Plaintiff contends the determination by the ITA that members of the Vitro group were in receipt of CEDIS was unsupported by substantial evidence and was otherwise contrary to law. In the administrative review which is the subject of this action, plaintiff questioned whether the CEDI program had been suspended and if it was accurate that no benefits were being received by domestic Mexican companies. Plaintiff's Brief at 46; A.R. 36.

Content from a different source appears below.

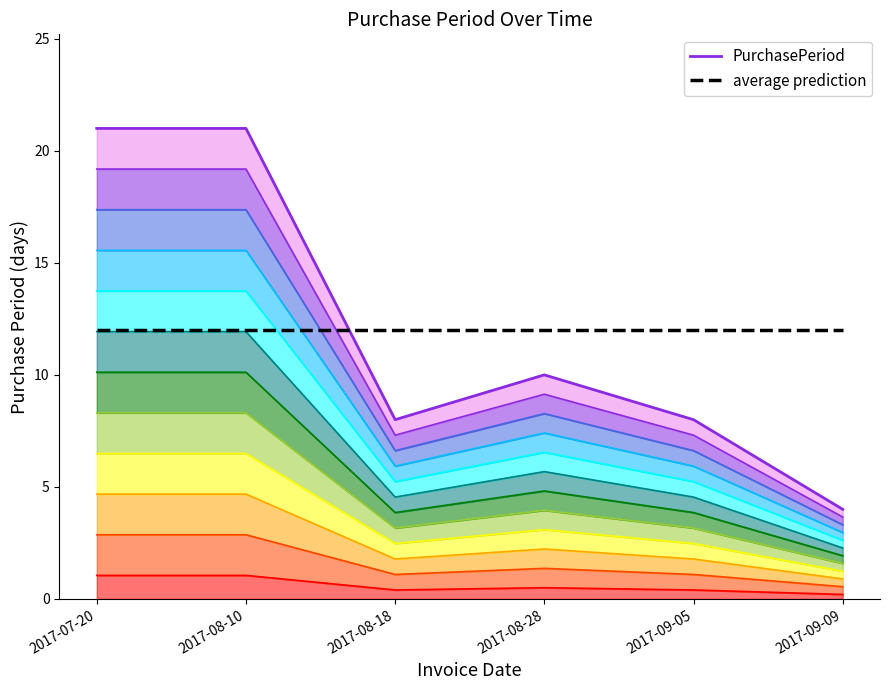

Reading right to left, what are all the values shown in this chart?

PurchasePeriod band 12: 4	8	10	8	21	21
PurchasePeriod: 4	8	10	8	21	21
average prediction: 12	12	12	12	12	12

The ITA questionnaire was issued to determine whether or not Vitro Flotado or Vidrio Plano received countervailable benefits upon the manufacture or exportation of float glass to the United States. A.R. 39. The overall investigation concerning CEDIS and extra CEDIS was extensive. See e.g., A.R. 15 at 2-5, 36 at 2-7, 52 at 1-3, 65 at 4; Confidential Administrative Record (C.A.R.) 9 at 3-4, 14 at 12. Based on its investigation the ITA found that the signatories to the suspension agreement complied with the terms of the agreement during the period of the review. The parties were not receiving CEDIS or extra CEDIS that were countervailable. 51 Fed.Reg. at 44,504. Plaintiffs are understandably not satisfied with the result. This Court can nevertheless not treat this matter as a trial de novo. After having examined the record this Court holds the determination of the ITA is reasonable and supported by substantial evidence in the record and is otherwise in accordance with law.
ITA DETERMINATION NOT TO INVESTIGATE LEASE OF LAND
Plaintiff contends it provided the ITA with 1984 financial statements that allegedly revealed that Vidrio de Plano de Mexico S.A. had been leasing land from the Mexican government at what appeared to be a nominal price. Plaintiff's Brief at 68. Plaintiff requested the ITA to investigate the lease to determine if it was made on non-commercial terms. Id. at 68-69, A.R. 36 at 15. Plaintiff alleged an amount it believed was the annual rent but provided no information as to how much land might be involved, the type of lease or the use to which the land had been put. The ITA indicated nevertheless it would investigate the matter during the course of the next review. 51 Fed.Reg. at 44,504.
This Court holds the determination by the ITA was reasonable, supported by substantial evidence in the record and otherwise in accordance with the law.
Were this Court to hold otherwise, every time a party wanted to stop or impede a review, it could simply make a skeleton-type allegation of a possible countervailable subsidy. Presumably the agency would have to stop everything until it had disposed of that allegation. The administration of the agency would then be turned over to the whim of the parties and the agency would no longer be able to properly function as envisioned by Congress.
This Court grants the motion of defendant and defendant-intervenor and affirms the determination. The motion of plaintiff is denied and this action is dismissed.
Upon reading and considering plaintiff's motion for judgment upon the agency record, and all opposition thereto, and upon reading and filing all other papers and proceedings herein, it is hereby
ORDERED that plaintiff's motion for judgment upon the agency record be, and it is hereby, denied; and it is further
ORDERED that the final results of the administrative review of the suspension agreement covering Unprocessed Float Glass from Mexico; Final Results of Countervailing Duty Administrative Review, 51 Fed.Reg. 44,503 (Dec. 10, 1986) is sustained in all respects. This action is hereby dismissed.